Maintenance of good functional status and improvement of quality of life (QOL) in patients with head and neck cancer help to determine the efficacy of anticancer therapies.
The aims of this study were to describe the profile of QOL changing over time and evaluate the correlation between anxiety, pain severity, and shoulder and neck function with QOL in patients.
A prospective cohort study was conducted. Quality of life, neck and shoulder function, anxiety, and pain were assessed at the time of presurgery, 1 week, and 3 and 6 months postsurgery. The measurement tools included University of Washington-Quality of Life, Constant-Murley score, Zung Self-rating Anxiety Scale, and WHO Pain Grading Standards.
The mean (SD) scores of QOL in 69 patients were 91.8 (6.1) presurgery, 71.6 (9.0) 1 week after surgery, and 78.1 (8.3) and 85.2 (7.0) at 3 and 6 months postsurgery, respectively. Quality of life scores were positively correlated with shoulder and neck function and negatively correlated with anxiety and pain. The improvement of postsurgery QOL was significantly associated with sex and incision healing grade.
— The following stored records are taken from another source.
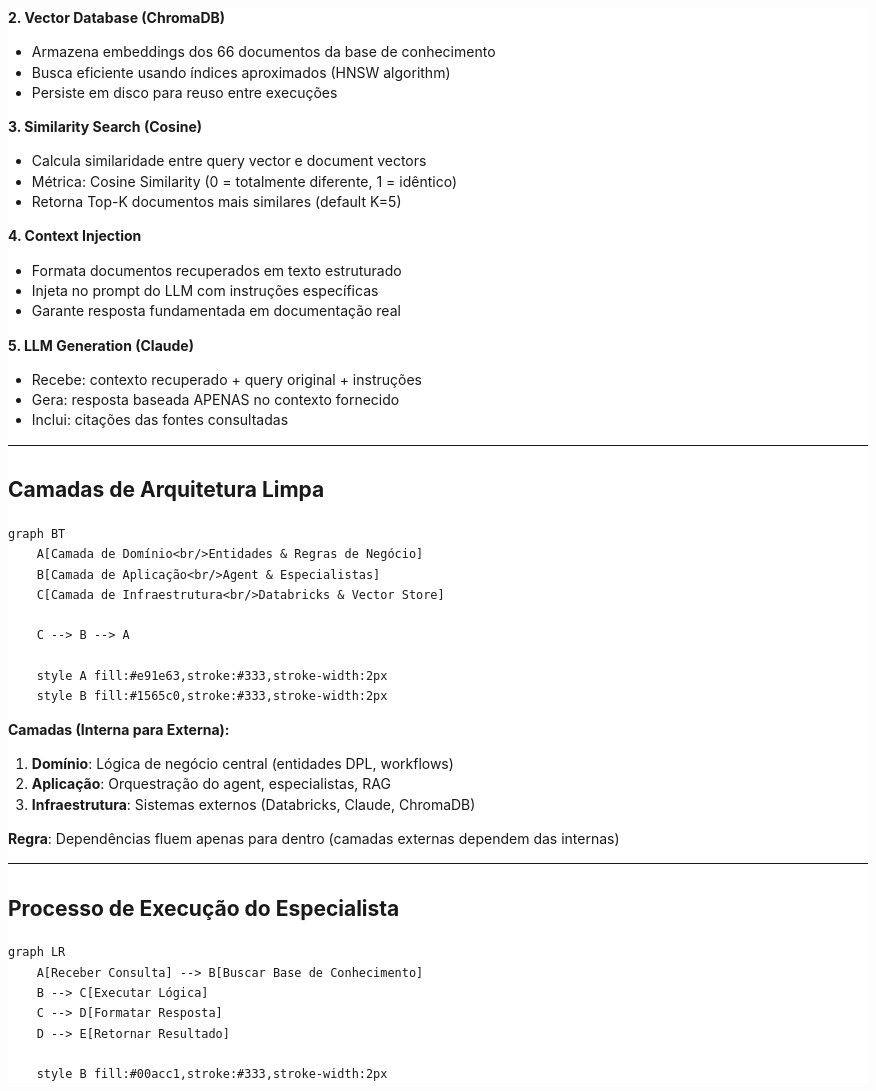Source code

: **2. Vector Database (ChromaDB)**
- Armazena embeddings dos 66 documentos da base de conhecimento
- Busca eficiente usando índices aproximados (HNSW algorithm)
- Persiste em disco para reuso entre execuções

**3. Similarity Search (Cosine)**
- Calcula similaridade entre query vector e document vectors
- Métrica: Cosine Similarity (0 = totalmente diferente, 1 = idêntico)
- Retorna Top-K documentos mais similares (default K=5)

**4. Context Injection**
- Formata documentos recuperados em texto estruturado
- Injeta no prompt do LLM com instruções específicas
- Garante resposta fundamentada em documentação real

**5. LLM Generation (Claude)**
- Recebe: contexto recuperado + query original + instruções
- Gera: resposta baseada APENAS no contexto fornecido
- Inclui: citações das fontes consultadas

---

## Camadas de Arquitetura Limpa

```mermaid
graph BT
    A[Camada de Domínio<br/>Entidades & Regras de Negócio] 
    B[Camada de Aplicação<br/>Agent & Especialistas]
    C[Camada de Infraestrutura<br/>Databricks & Vector Store]
    
    C --> B --> A
    
    style A fill:#e91e63,stroke:#333,stroke-width:2px
    style B fill:#1565c0,stroke:#333,stroke-width:2px
```

**Camadas (Interna para Externa):**
1. **Domínio**: Lógica de negócio central (entidades DPL, workflows)
2. **Aplicação**: Orquestração do agent, especialistas, RAG
3. **Infraestrutura**: Sistemas externos (Databricks, Claude, ChromaDB)

**Regra**: Dependências fluem apenas para dentro (camadas externas dependem das internas)

---

## Processo de Execução do Especialista

```mermaid
graph LR
    A[Receber Consulta] --> B[Buscar Base de Conhecimento]
    B --> C[Executar Lógica]
    C --> D[Formatar Resposta]
    D --> E[Retornar Resultado]
    
    style B fill:#00acc1,stroke:#333,stroke-width:2px
```
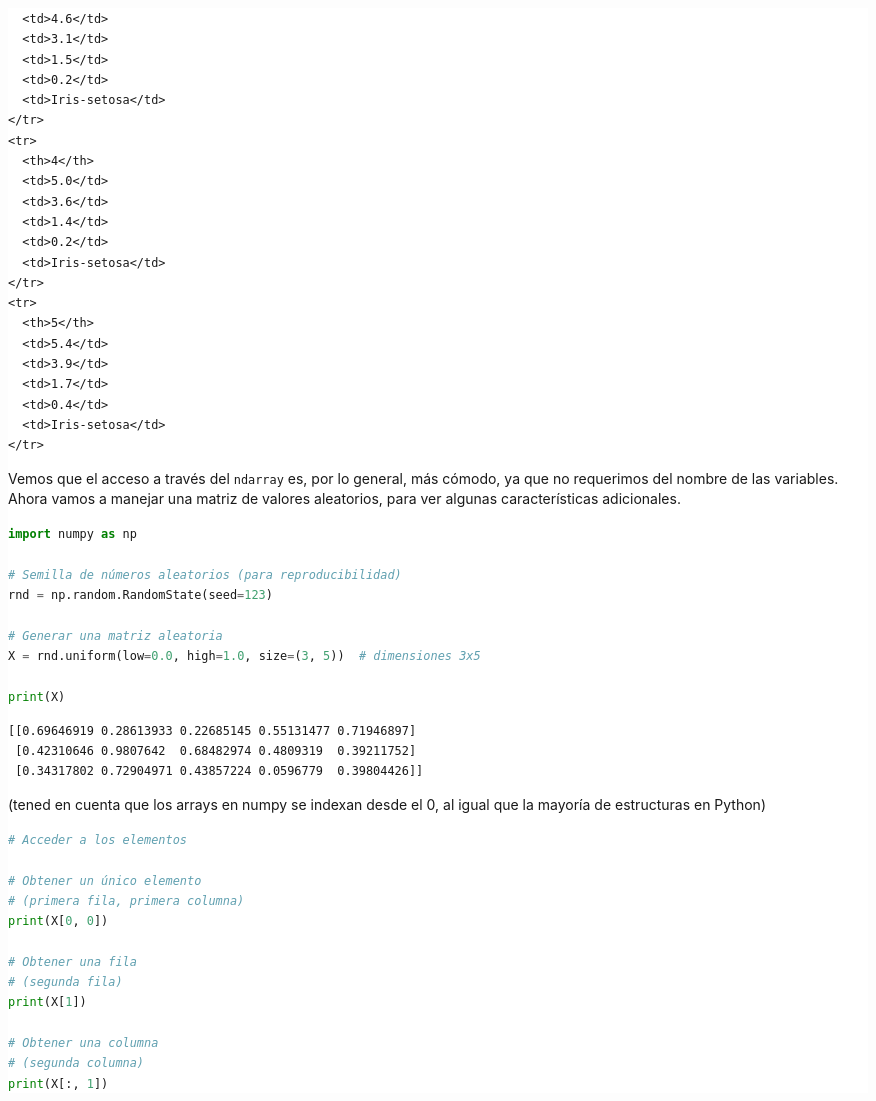       <td>4.6</td>
      <td>3.1</td>
      <td>1.5</td>
      <td>0.2</td>
      <td>Iris-setosa</td>
    </tr>
    <tr>
      <th>4</th>
      <td>5.0</td>
      <td>3.6</td>
      <td>1.4</td>
      <td>0.2</td>
      <td>Iris-setosa</td>
    </tr>
    <tr>
      <th>5</th>
      <td>5.4</td>
      <td>3.9</td>
      <td>1.7</td>
      <td>0.4</td>
      <td>Iris-setosa</td>
    </tr>
  </tbody>
</table>
</div>



Vemos que el acceso a través del `ndarray` es, por lo general, más cómodo, ya que no requerimos del nombre de las variables. Ahora vamos a manejar una matriz de valores aleatorios, para ver algunas características adicionales.


```python
import numpy as np

# Semilla de números aleatorios (para reproducibilidad)
rnd = np.random.RandomState(seed=123)

# Generar una matriz aleatoria
X = rnd.uniform(low=0.0, high=1.0, size=(3, 5))  # dimensiones 3x5

print(X)
```

    [[0.69646919 0.28613933 0.22685145 0.55131477 0.71946897]
     [0.42310646 0.9807642  0.68482974 0.4809319  0.39211752]
     [0.34317802 0.72904971 0.43857224 0.0596779  0.39804426]]


(tened en cuenta que los arrays en numpy se indexan desde el 0, al igual que la mayoría de estructuras en Python)


```python
# Acceder a los elementos

# Obtener un único elemento
# (primera fila, primera columna)
print(X[0, 0])

# Obtener una fila
# (segunda fila)
print(X[1])

# Obtener una columna
# (segunda columna)
print(X[:, 1])
```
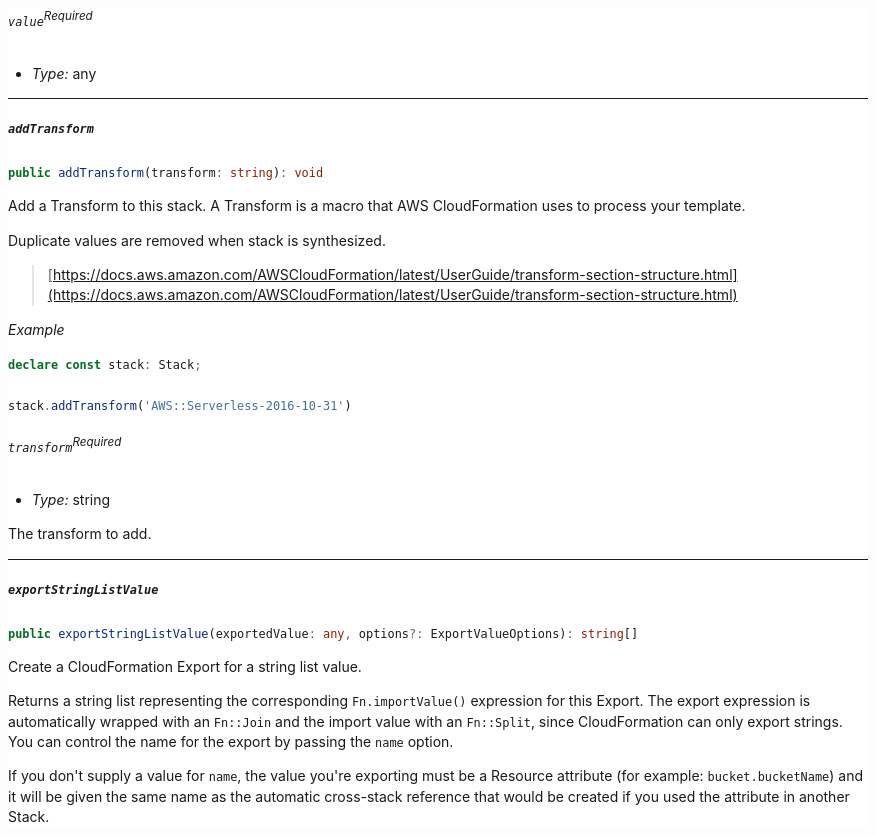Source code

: ###### `value`<sup>Required</sup> <a name="value" id="cdk-standalone-deployer.CdkStandaloneDeployer.addMetadata.parameter.value"></a>

- *Type:* any

---

##### `addTransform` <a name="addTransform" id="cdk-standalone-deployer.CdkStandaloneDeployer.addTransform"></a>

```typescript
public addTransform(transform: string): void
```

Add a Transform to this stack. A Transform is a macro that AWS CloudFormation uses to process your template.

Duplicate values are removed when stack is synthesized.

> [https://docs.aws.amazon.com/AWSCloudFormation/latest/UserGuide/transform-section-structure.html](https://docs.aws.amazon.com/AWSCloudFormation/latest/UserGuide/transform-section-structure.html)

*Example*

```typescript
declare const stack: Stack;

stack.addTransform('AWS::Serverless-2016-10-31')
```


###### `transform`<sup>Required</sup> <a name="transform" id="cdk-standalone-deployer.CdkStandaloneDeployer.addTransform.parameter.transform"></a>

- *Type:* string

The transform to add.

---

##### `exportStringListValue` <a name="exportStringListValue" id="cdk-standalone-deployer.CdkStandaloneDeployer.exportStringListValue"></a>

```typescript
public exportStringListValue(exportedValue: any, options?: ExportValueOptions): string[]
```

Create a CloudFormation Export for a string list value.

Returns a string list representing the corresponding `Fn.importValue()`
expression for this Export. The export expression is automatically wrapped with an
`Fn::Join` and the import value with an `Fn::Split`, since CloudFormation can only
export strings. You can control the name for the export by passing the `name` option.

If you don't supply a value for `name`, the value you're exporting must be
a Resource attribute (for example: `bucket.bucketName`) and it will be
given the same name as the automatic cross-stack reference that would be created
if you used the attribute in another Stack.
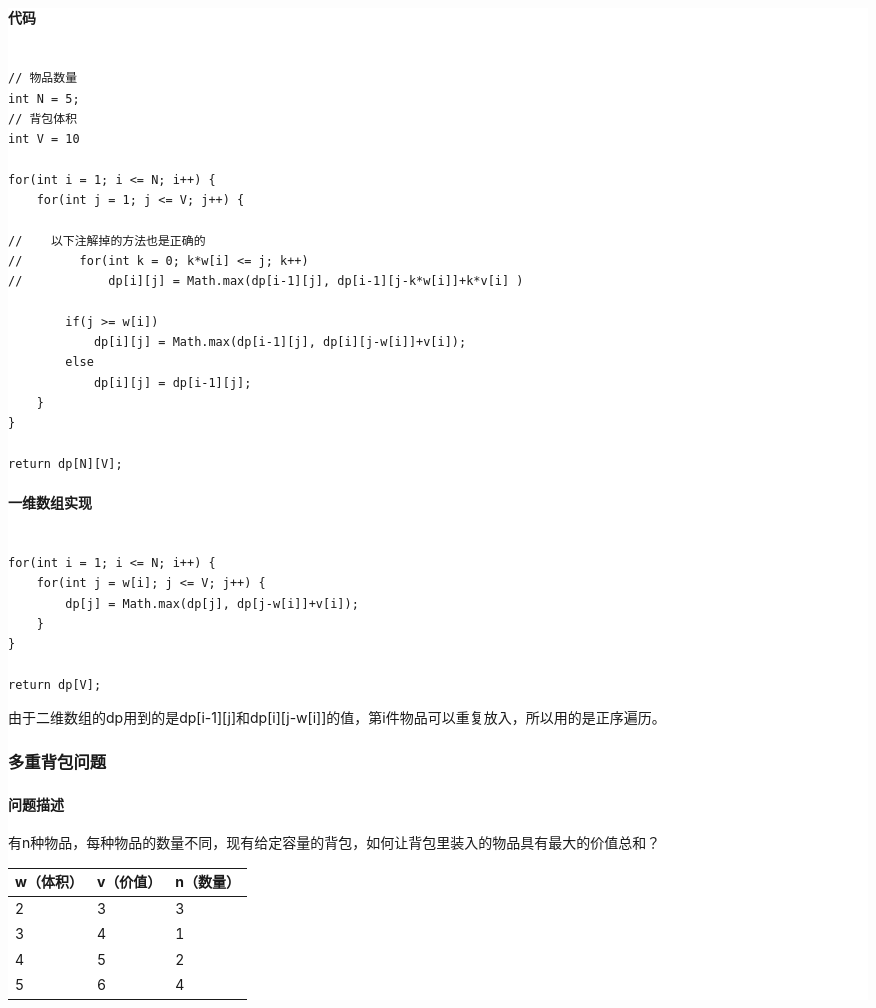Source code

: 
#### 代码

```

// 物品数量
int N = 5;
// 背包体积
int V = 10

for(int i = 1; i <= N; i++) {
    for(int j = 1; j <= V; j++) {
    
//    以下注解掉的方法也是正确的
//        for(int k = 0; k*w[i] <= j; k++)
//            dp[i][j] = Math.max(dp[i-1][j], dp[i-1][j-k*w[i]]+k*v[i] )
    
        if(j >= w[i])
            dp[i][j] = Math.max(dp[i-1][j], dp[i][j-w[i]]+v[i]);
        else
            dp[i][j] = dp[i-1][j];
    }
}

return dp[N][V];

```



#### 一维数组实现

```

for(int i = 1; i <= N; i++) {
    for(int j = w[i]; j <= V; j++) {
        dp[j] = Math.max(dp[j], dp[j-w[i]]+v[i]);
    }
}

return dp[V];

```

由于二维数组的dp用到的是dp[i-1][j]和dp[i][j-w[i]]的值，第i件物品可以重复放入，所以用的是正序遍历。


### 多重背包问题

#### 问题描述

有n种物品，每种物品的数量不同，现有给定容量的背包，如何让背包里装入的物品具有最大的价值总和？


w（体积） | v（价值）|n（数量）
---|---|---
2 | 3|3
3 | 4|1
4 | 5|2
5 | 6|4
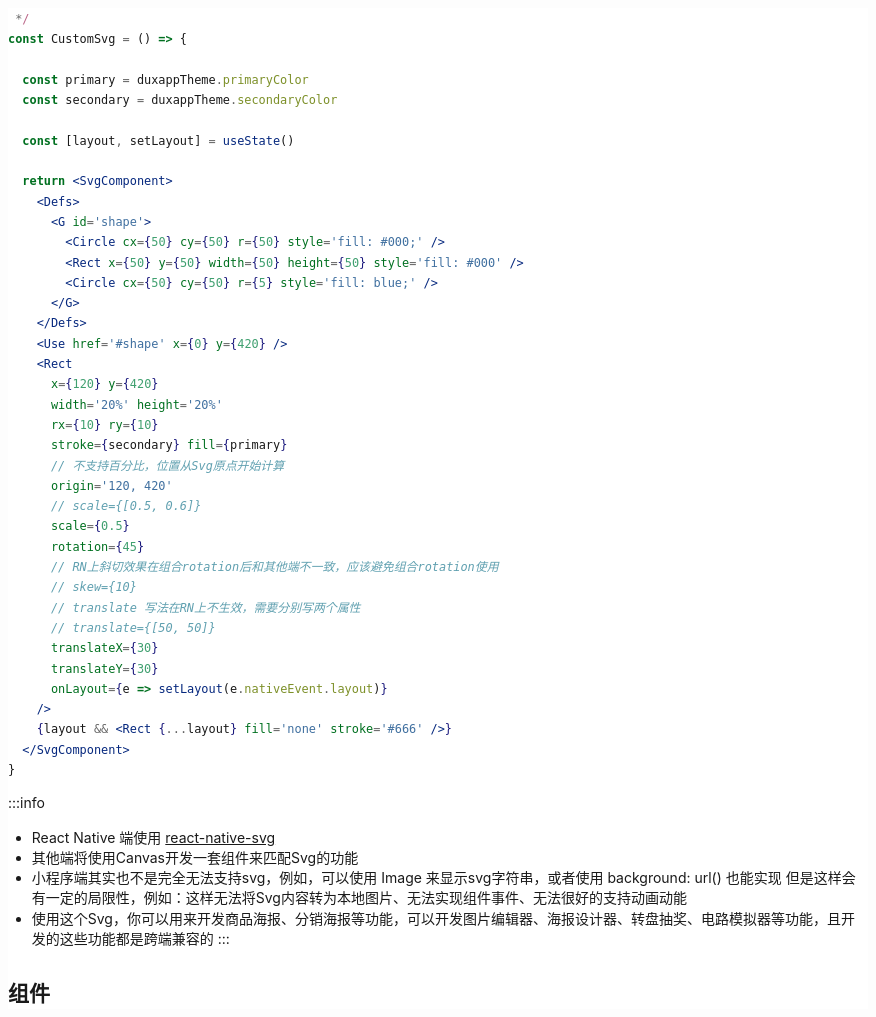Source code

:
 ```jsx
 */
const CustomSvg = () => {

  const primary = duxappTheme.primaryColor
  const secondary = duxappTheme.secondaryColor

  const [layout, setLayout] = useState()

  return <SvgComponent>
    <Defs>
      <G id='shape'>
        <Circle cx={50} cy={50} r={50} style='fill: #000;' />
        <Rect x={50} y={50} width={50} height={50} style='fill: #000' />
        <Circle cx={50} cy={50} r={5} style='fill: blue;' />
      </G>
    </Defs>
    <Use href='#shape' x={0} y={420} />
    <Rect
      x={120} y={420}
      width='20%' height='20%'
      rx={10} ry={10}
      stroke={secondary} fill={primary}
      // 不支持百分比，位置从Svg原点开始计算
      origin='120, 420'
      // scale={[0.5, 0.6]}
      scale={0.5}
      rotation={45}
      // RN上斜切效果在组合rotation后和其他端不一致，应该避免组合rotation使用
      // skew={10}
      // translate 写法在RN上不生效，需要分别写两个属性
      // translate={[50, 50]}
      translateX={30}
      translateY={30}
      onLayout={e => setLayout(e.nativeEvent.layout)}
    />
    {layout && <Rect {...layout} fill='none' stroke='#666' />}
  </SvgComponent>
}
```

:::info
- React Native 端使用 [react-native-svg](https://github.com/software-mansion/react-native-svg)
- 其他端将使用Canvas开发一套组件来匹配Svg的功能
- 小程序端其实也不是完全无法支持svg，例如，可以使用 Image 来显示svg字符串，或者使用 background: url() 也能实现
但是这样会有一定的局限性，例如：这样无法将Svg内容转为本地图片、无法实现组件事件、无法很好的支持动画动能
- 使用这个Svg，你可以用来开发商品海报、分销海报等功能，可以开发图片编辑器、海报设计器、转盘抽奖、电路模拟器等功能，且开发的这些功能都是跨端兼容的
:::


## 组件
Improvement of QOL of patients with head and neck cancer is a long process, which is associated with the clinical and demographic characteristics of patients.
Implications for Practice
Focusing nursing practice on shoulder and neck function rehabilitation, incision care, and pain management could positively affect QOL among patients with head and neck cancer treated by surgery.